HDFS – Features
All the blocks of a file are replicated on data nodes. The whole replication process is taken care by the master. To reduce data bandwidth, HDFS always tries to read a request from a replica that is closer to the reader or on the same rack. With the help of replication, we can achieve high availability, data reliability, fault tolerance. Data reliability means not losing any particular data. In any situation there won’t be any loss of data. We can achieve scalability by adding more nodes in the cluster when required and can add more disks on the node.
When we start the HDFS, first the Name node enters Safemode. We cannot replicate the data blocks in Safemode. Name node receives heartbeat and Block report messages from data node. Name node checks the Block report which contains all the block information like number of replicas for each block and then it exits Safemode state. Then the Name node starts replicating the blocks to other Data nodes.
It is a signal sent by data node to name node continuously which tells that the Data node or Slave node is alive. As the master and slave nodes are configured on different servers the master needs to know whether the slave is alive or not so for that we use Heartbeat signals. If the slave node is down than it cannot sent signal to Master than Master considers it as dead after specified amount of time. The information about how many nodes are up or down can be seen in the Web-Console.

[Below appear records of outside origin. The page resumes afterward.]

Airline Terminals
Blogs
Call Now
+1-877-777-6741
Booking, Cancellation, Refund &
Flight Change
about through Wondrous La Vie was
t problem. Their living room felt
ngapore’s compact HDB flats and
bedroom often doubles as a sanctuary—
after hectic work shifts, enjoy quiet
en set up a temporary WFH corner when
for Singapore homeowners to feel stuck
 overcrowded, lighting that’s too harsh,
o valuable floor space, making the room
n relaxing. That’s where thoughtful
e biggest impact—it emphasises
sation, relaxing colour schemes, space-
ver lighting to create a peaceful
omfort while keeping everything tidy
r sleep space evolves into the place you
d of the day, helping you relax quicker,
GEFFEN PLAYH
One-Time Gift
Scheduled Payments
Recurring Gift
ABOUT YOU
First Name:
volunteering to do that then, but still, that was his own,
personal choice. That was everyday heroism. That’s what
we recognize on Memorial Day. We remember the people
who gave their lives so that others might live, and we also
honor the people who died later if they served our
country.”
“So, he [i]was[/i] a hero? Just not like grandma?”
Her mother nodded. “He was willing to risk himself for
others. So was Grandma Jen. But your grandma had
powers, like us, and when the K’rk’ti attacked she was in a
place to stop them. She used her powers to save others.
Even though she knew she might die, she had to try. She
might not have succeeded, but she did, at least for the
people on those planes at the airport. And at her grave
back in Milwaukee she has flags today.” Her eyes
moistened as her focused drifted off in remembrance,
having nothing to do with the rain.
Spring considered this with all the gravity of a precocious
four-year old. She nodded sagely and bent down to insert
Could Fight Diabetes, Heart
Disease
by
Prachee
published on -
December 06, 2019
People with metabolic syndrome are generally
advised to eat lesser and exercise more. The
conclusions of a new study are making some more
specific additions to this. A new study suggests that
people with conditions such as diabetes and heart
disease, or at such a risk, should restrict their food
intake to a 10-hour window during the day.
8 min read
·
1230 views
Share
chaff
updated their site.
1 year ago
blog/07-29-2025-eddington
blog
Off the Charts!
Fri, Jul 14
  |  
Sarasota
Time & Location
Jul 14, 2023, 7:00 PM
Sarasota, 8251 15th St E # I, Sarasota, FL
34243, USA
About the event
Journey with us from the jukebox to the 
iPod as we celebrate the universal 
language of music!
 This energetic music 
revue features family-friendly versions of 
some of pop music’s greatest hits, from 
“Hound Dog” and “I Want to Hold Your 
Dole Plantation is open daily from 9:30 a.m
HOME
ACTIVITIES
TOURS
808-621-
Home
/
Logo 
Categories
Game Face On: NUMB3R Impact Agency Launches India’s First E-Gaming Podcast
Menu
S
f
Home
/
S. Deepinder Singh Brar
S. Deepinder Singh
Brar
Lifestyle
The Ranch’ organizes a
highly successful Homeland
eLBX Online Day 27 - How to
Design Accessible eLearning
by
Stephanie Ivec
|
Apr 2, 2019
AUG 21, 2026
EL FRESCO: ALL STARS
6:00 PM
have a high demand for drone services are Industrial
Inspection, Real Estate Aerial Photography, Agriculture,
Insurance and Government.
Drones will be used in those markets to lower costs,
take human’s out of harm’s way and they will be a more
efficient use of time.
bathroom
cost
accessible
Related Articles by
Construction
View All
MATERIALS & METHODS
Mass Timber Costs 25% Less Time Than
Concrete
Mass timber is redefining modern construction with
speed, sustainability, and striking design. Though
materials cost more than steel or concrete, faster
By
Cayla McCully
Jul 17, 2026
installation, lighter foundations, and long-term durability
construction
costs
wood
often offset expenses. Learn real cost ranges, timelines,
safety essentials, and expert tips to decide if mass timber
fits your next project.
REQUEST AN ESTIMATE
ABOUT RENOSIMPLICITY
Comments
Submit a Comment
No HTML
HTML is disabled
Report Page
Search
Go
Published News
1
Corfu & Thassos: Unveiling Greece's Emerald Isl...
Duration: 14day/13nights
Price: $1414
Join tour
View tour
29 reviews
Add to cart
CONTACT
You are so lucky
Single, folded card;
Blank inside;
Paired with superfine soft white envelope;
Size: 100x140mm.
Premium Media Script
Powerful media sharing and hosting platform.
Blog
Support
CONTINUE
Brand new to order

Balancing (Under-Replicated and Over-Replicated):
Let us take an example that supposes one of the slave nodes is down. We have seen the default block replication is 3 copies. If one machine is down than no problem occurs because the blocks are replicated on other machines. Now the blocks are Under-replicated. Now we have only 2 copies of blocks as one machine is down. Master checks the heartbeat of it and HDFS automatically balances the cluster by using commands. It just replicates that blocks on other data nodes. So now we have 3 copies of the replicated blocks. Suppose after some time the slave node which got down is now in upstate. Now it is Over-Replicated. HDFS automatically balances it also by deleting the blocks in the new data node or data node depending on the current usage of blocks by the client.
It means the availability of data in all worst situations like hardware down, machine failed and system down. If a network link or node or some hardware goes down data will be available from some other path.